Car-wrapping, as the concept is known, has been around for the past five or six years. But with petrol now selling for well north of US$3 a gallon ($1.12 a litre) in many parts of the United States, and many vehicles remaining obstinately inefficient in their fuel use, it has grown into a full-blown trend.
In cities like Los Angeles or New York, it's not uncommon now to see the latest drama serial from HBO, the cable television station responsible for The Sopranos and Six Feet Under, being advertised on people's private cars. Quite what gets advertised on which vehicles depends on the habits of the individual driver and the demographic the advertiser is trying to reach. A pioneer of car-wrapping, LA firm FreeCar Media, interviews each would-be car-wrap volunteer to discern his or her habits. A suburban "soccer mom" who ferries her children to school and sports games might be induced to advertise laundry detergent, say.
Sometimes FreeCar Media will install a special GPS tracking device on the advertiser's car. Occasionally they will supply the vehicle for the advertising campaign (a hearse for Six Feet Under, say). More often, though, they will fork over several hundred dollars a month in exchange for the bodywork-rental rights.
The client - who could be anybody from a national brand name to a local business - pays for the concept, the advertising exposure and also the car-wrapping itself, a process that used to take days but can now be completed in just a few hours, thanks to cutting-edge vinyl wrapping technology developed by 3M.
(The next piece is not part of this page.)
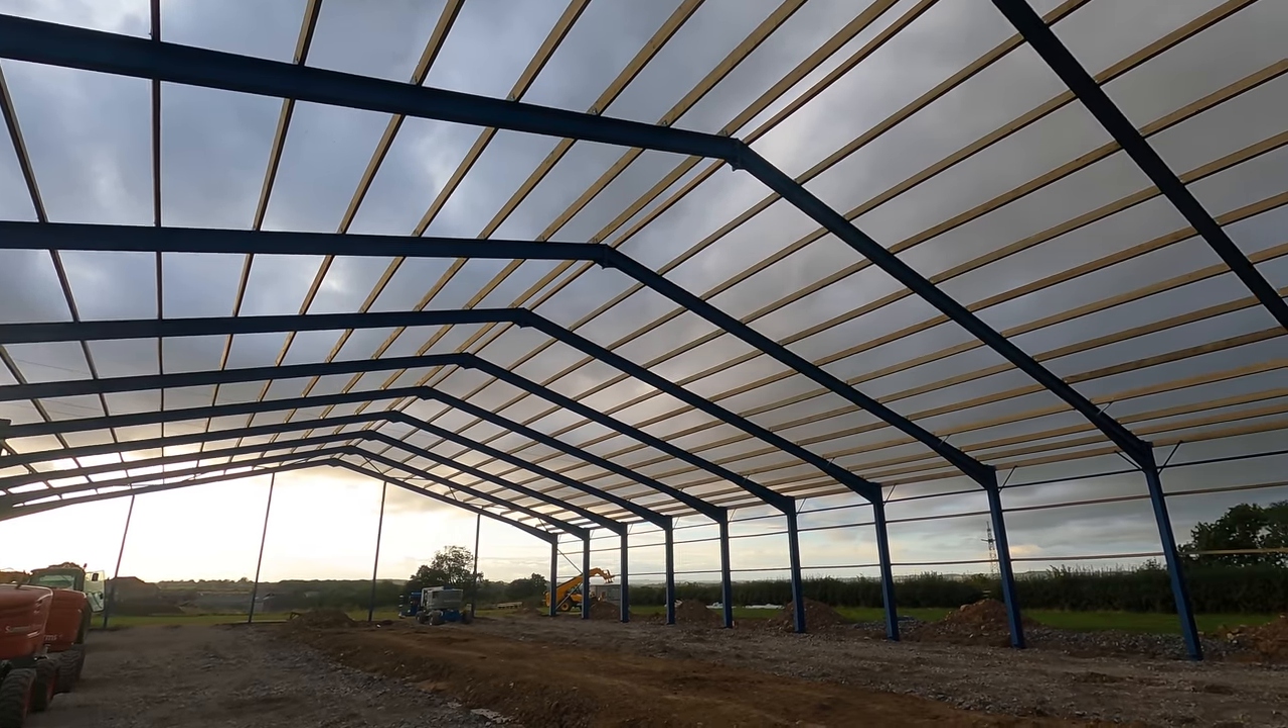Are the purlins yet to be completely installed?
No.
FreeCar Media says it has a database of about a million would-be car-wrap volunteers. It estimates around 150,000 vehicles across the US now carry advertising - of which it is responsible for about 7000. Some of those vehicles, of course, are city buses or commercial vehicles, both of which have long carried advertising.
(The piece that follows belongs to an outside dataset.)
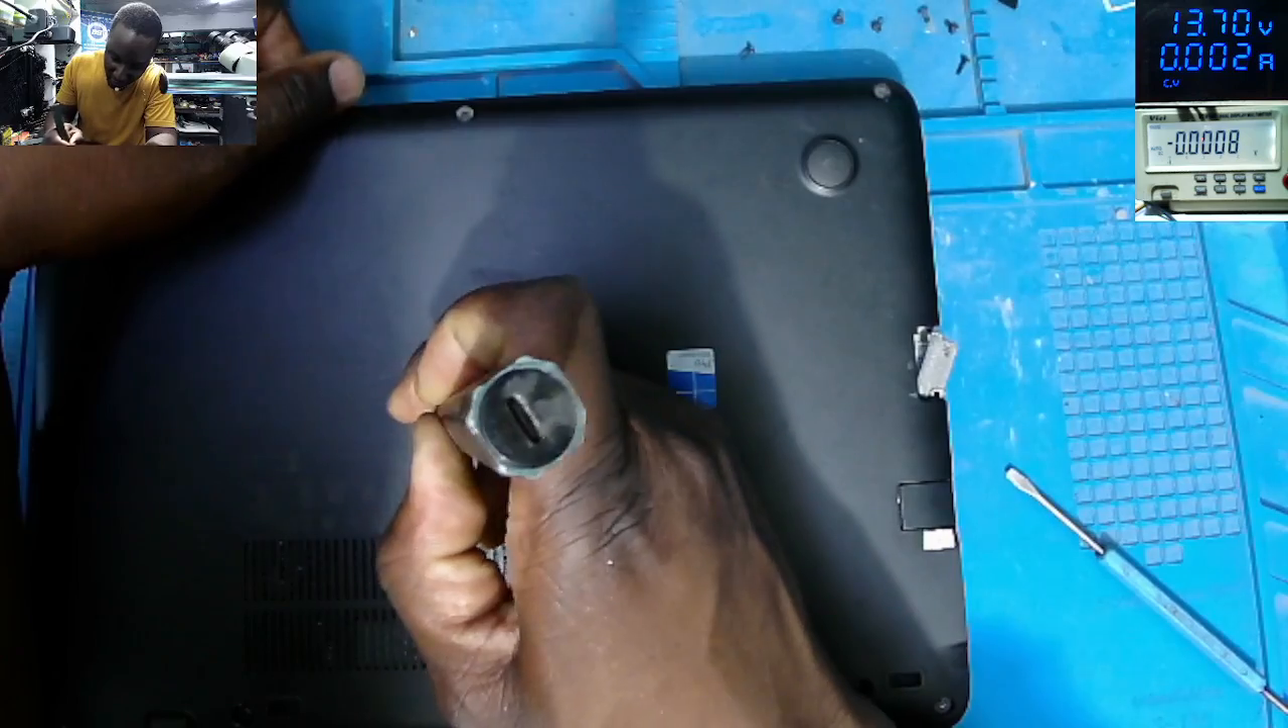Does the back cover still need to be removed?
Yes.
FreeCar Media, though, has been instrumental in expanding the concept of niche advertising on vehicles since the company was founded in 1999.
Its managers specialise in "out of the box concepts" that have included using cement mixer trucks to advertise Coca-Cola's Full Throttle drink, putting advertisements on port-a-loos, and helping companies recruit their own clients to carry their logos. The drivers are known as "brand ambassadors".
The concept has now spread to many more companies. A job recruitment firm in Phoenix, Arizona, called Jobing.com, offers its own employees bonuses if they agree to carry the company logo on their private vehicles. One of the company's employees caught speeding had his car unwrapped before it could cause any unwelcome publicity.
Ordinary citizens who advertise a phone company, say, can find themselves bombarded by questions about rates and calling plans. "It can be a little intrusive sometimes, but that's nothing in the grand scheme of things," Manhattan resident Brian Katz told the New York Times. He earns more than US$500 a month from the ads on his Ford Expedition.